=== Section Start ===
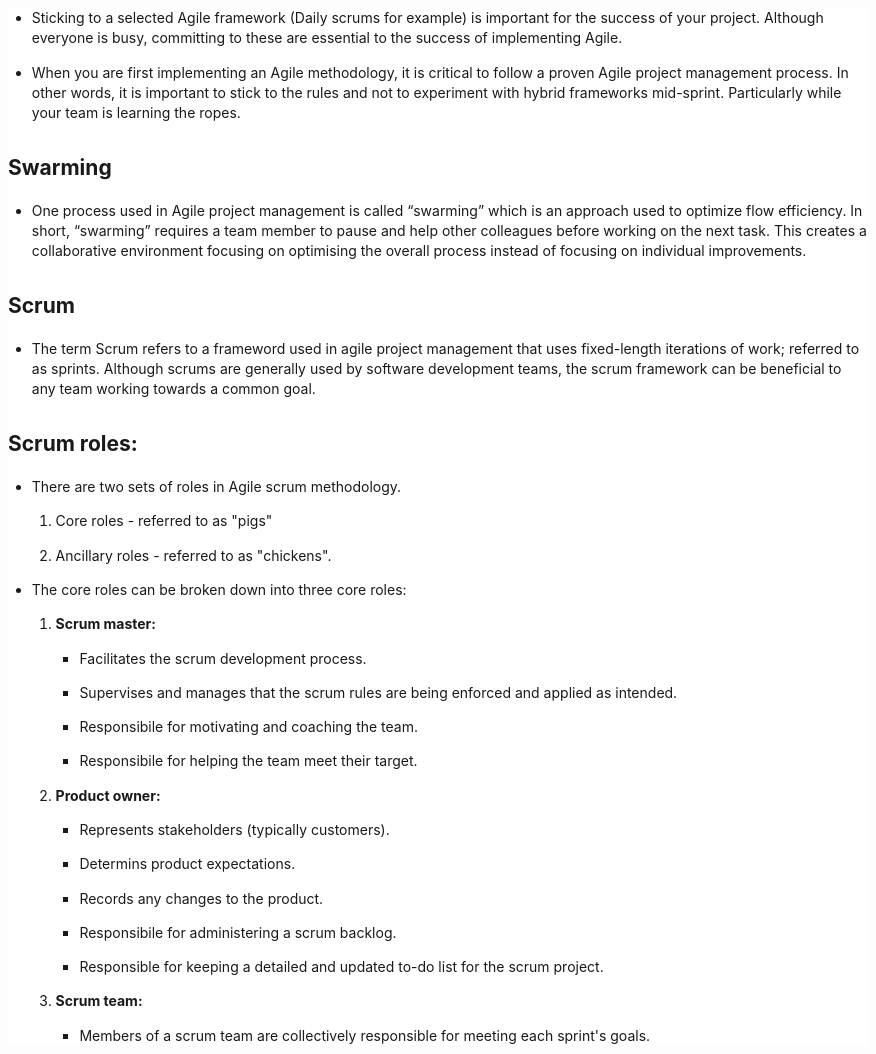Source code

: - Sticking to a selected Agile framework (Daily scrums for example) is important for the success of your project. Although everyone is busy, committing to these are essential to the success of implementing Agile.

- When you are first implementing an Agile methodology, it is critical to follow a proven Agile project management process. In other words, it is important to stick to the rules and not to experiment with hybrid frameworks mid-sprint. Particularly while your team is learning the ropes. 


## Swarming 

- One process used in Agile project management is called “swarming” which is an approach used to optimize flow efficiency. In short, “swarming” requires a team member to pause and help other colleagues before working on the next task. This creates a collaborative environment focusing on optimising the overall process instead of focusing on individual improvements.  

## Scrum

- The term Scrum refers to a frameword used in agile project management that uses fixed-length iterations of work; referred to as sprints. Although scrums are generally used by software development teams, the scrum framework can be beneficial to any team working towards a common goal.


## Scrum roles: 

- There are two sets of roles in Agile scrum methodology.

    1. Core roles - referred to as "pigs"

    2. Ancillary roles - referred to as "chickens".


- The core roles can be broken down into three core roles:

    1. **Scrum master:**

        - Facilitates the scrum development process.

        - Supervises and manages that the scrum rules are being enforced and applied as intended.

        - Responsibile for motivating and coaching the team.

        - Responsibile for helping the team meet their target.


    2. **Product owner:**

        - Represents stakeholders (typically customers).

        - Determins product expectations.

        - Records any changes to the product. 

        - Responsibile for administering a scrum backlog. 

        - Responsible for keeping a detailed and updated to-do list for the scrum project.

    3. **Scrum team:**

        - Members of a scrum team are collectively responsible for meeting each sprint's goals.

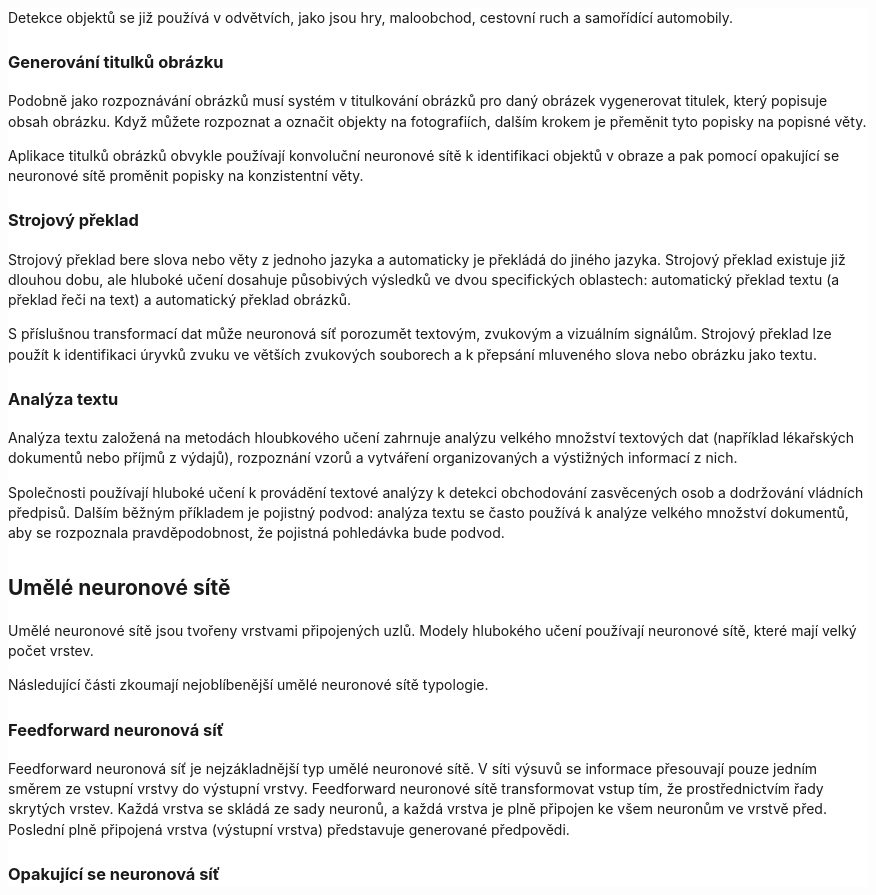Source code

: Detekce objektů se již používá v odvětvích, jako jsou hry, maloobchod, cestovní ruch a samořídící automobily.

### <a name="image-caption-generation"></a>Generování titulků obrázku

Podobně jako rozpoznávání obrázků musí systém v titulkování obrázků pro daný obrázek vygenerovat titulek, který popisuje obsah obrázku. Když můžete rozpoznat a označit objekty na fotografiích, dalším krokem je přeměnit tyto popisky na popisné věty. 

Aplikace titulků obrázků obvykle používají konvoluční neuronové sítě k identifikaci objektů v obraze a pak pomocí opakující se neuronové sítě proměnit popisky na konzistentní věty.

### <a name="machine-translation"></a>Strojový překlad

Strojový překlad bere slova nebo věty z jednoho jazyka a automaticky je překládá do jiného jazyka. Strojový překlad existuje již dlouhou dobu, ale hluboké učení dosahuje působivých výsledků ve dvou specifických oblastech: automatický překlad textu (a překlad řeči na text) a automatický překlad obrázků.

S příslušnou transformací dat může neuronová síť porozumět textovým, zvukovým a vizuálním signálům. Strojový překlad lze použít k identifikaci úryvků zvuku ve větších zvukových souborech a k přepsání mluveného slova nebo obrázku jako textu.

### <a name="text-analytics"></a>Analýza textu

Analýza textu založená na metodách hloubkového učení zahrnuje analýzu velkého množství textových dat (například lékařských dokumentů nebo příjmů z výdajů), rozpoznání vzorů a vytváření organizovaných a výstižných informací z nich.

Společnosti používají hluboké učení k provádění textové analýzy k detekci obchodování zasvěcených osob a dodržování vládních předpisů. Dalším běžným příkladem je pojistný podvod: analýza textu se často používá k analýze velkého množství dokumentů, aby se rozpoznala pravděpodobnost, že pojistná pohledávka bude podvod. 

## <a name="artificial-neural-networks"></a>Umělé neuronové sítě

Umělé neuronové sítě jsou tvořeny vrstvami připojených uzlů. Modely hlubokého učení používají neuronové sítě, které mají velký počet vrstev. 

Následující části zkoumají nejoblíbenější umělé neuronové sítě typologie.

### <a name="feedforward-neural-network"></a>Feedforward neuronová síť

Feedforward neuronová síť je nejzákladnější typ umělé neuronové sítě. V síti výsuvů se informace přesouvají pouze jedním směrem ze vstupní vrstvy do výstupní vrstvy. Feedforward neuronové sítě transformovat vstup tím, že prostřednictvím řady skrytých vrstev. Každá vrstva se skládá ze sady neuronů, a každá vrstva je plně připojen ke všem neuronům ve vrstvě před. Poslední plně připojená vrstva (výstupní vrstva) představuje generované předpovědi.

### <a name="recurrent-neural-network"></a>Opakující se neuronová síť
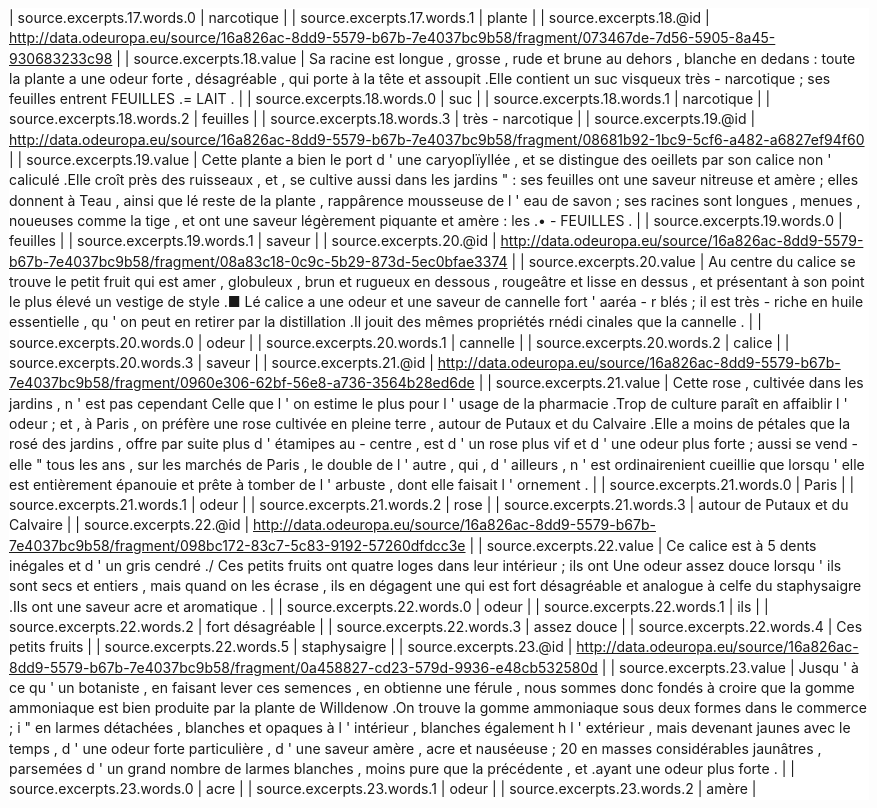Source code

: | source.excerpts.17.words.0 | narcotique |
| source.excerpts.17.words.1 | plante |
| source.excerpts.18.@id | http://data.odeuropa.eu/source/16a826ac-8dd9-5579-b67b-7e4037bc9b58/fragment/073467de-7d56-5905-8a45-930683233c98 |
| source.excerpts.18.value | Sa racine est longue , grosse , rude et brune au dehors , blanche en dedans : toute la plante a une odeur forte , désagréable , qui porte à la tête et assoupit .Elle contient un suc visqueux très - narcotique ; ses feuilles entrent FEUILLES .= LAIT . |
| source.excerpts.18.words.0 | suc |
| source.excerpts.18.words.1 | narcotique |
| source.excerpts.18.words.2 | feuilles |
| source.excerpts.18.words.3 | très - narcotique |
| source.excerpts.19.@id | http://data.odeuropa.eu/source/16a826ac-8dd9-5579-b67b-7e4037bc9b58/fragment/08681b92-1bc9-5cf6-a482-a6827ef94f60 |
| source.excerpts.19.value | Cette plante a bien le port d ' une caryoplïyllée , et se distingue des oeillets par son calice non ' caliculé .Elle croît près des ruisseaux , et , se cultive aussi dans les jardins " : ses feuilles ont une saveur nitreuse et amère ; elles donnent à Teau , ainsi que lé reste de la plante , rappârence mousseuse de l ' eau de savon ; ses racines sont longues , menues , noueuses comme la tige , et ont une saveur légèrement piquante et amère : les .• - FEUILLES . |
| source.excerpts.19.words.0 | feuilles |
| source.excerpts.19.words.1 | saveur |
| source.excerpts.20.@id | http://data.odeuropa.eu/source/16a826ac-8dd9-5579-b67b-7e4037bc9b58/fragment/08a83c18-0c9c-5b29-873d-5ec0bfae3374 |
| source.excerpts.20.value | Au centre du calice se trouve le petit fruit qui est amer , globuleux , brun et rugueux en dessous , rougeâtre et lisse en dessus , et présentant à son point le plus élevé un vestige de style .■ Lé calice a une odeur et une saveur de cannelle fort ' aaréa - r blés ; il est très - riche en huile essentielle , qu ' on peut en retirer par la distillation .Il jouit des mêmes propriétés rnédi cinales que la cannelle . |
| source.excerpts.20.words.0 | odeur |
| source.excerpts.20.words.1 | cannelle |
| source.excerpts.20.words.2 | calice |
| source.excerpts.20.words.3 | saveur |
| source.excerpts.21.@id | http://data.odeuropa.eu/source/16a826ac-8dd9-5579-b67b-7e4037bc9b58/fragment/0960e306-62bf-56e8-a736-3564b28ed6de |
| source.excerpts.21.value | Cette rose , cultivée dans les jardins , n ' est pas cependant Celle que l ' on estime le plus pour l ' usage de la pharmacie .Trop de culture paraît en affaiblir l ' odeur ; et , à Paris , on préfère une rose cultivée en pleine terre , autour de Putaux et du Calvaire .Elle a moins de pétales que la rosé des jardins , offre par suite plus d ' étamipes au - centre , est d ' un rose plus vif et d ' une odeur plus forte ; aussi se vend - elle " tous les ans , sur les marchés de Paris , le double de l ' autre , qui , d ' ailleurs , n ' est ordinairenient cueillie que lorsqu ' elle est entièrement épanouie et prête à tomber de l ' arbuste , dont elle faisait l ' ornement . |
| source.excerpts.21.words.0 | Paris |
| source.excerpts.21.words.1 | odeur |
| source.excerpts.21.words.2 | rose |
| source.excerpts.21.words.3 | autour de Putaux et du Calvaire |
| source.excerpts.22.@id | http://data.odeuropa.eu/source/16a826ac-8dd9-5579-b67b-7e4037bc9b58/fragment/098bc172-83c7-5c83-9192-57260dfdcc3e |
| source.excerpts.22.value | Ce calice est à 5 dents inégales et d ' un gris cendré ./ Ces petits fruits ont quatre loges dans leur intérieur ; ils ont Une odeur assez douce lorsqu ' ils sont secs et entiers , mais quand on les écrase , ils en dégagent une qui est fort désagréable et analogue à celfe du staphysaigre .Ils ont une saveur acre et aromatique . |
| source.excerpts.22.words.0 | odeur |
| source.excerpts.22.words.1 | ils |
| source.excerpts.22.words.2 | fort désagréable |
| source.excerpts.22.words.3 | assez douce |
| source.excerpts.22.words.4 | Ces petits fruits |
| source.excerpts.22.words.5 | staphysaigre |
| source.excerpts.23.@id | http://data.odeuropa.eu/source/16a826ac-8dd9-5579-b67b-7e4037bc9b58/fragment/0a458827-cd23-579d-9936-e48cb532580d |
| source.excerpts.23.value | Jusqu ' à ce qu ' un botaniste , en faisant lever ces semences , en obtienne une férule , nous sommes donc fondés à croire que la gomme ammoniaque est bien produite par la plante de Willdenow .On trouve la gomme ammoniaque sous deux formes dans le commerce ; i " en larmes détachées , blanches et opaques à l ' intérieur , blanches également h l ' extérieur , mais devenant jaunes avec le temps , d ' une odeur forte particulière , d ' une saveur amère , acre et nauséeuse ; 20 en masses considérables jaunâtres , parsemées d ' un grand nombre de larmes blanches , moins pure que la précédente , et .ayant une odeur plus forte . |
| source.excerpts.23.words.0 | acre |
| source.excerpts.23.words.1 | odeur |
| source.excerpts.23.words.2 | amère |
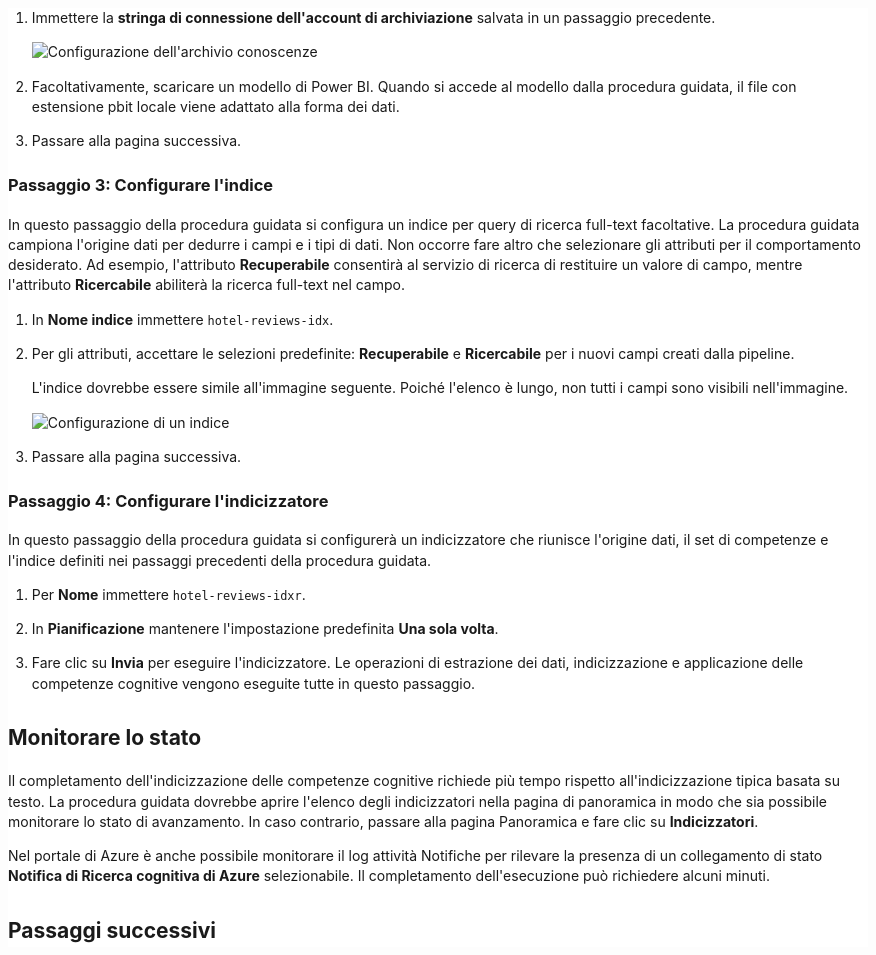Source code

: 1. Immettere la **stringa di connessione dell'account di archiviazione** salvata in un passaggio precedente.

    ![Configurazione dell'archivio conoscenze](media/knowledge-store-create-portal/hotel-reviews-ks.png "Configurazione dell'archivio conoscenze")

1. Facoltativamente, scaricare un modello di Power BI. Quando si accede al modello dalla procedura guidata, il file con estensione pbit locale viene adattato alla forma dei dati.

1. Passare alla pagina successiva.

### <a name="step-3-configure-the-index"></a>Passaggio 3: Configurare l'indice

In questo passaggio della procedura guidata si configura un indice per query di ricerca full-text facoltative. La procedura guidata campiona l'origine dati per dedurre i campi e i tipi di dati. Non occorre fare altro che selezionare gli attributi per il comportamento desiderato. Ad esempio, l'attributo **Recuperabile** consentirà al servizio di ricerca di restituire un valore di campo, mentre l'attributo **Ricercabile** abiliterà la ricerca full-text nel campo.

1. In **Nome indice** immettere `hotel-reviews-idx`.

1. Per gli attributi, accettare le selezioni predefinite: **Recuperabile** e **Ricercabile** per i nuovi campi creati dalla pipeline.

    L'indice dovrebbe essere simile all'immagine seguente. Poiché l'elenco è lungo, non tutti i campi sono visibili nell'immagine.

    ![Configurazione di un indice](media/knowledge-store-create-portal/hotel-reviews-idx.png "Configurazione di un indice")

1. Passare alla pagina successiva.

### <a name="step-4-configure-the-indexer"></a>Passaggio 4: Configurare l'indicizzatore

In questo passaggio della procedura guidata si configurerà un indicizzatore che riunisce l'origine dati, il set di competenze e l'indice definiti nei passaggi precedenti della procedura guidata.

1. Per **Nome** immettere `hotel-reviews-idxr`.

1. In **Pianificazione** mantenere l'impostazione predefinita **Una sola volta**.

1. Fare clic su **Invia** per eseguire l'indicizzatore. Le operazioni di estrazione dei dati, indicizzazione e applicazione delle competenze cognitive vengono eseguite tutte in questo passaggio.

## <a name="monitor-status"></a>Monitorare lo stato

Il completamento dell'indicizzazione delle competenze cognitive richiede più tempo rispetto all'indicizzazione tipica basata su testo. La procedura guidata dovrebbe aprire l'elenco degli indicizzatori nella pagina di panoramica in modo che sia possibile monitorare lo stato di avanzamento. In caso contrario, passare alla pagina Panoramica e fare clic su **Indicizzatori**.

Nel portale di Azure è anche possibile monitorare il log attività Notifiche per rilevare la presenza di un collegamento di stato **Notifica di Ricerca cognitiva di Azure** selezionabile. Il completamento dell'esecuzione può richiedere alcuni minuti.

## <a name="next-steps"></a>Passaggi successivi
=== Section End ===
» **Instructions to follow**:
Can you copy everything from the start of the lines above down through the line containing "of implementing Agile.", both ends included, while leaving out the pictures?

» **Solution to the problem**:
Source code

: - Sticking to a selected Agile framework (Daily scrums for example) is important for the success of your project. Although everyone is busy, committing to these are essential to the success of implementing Agile.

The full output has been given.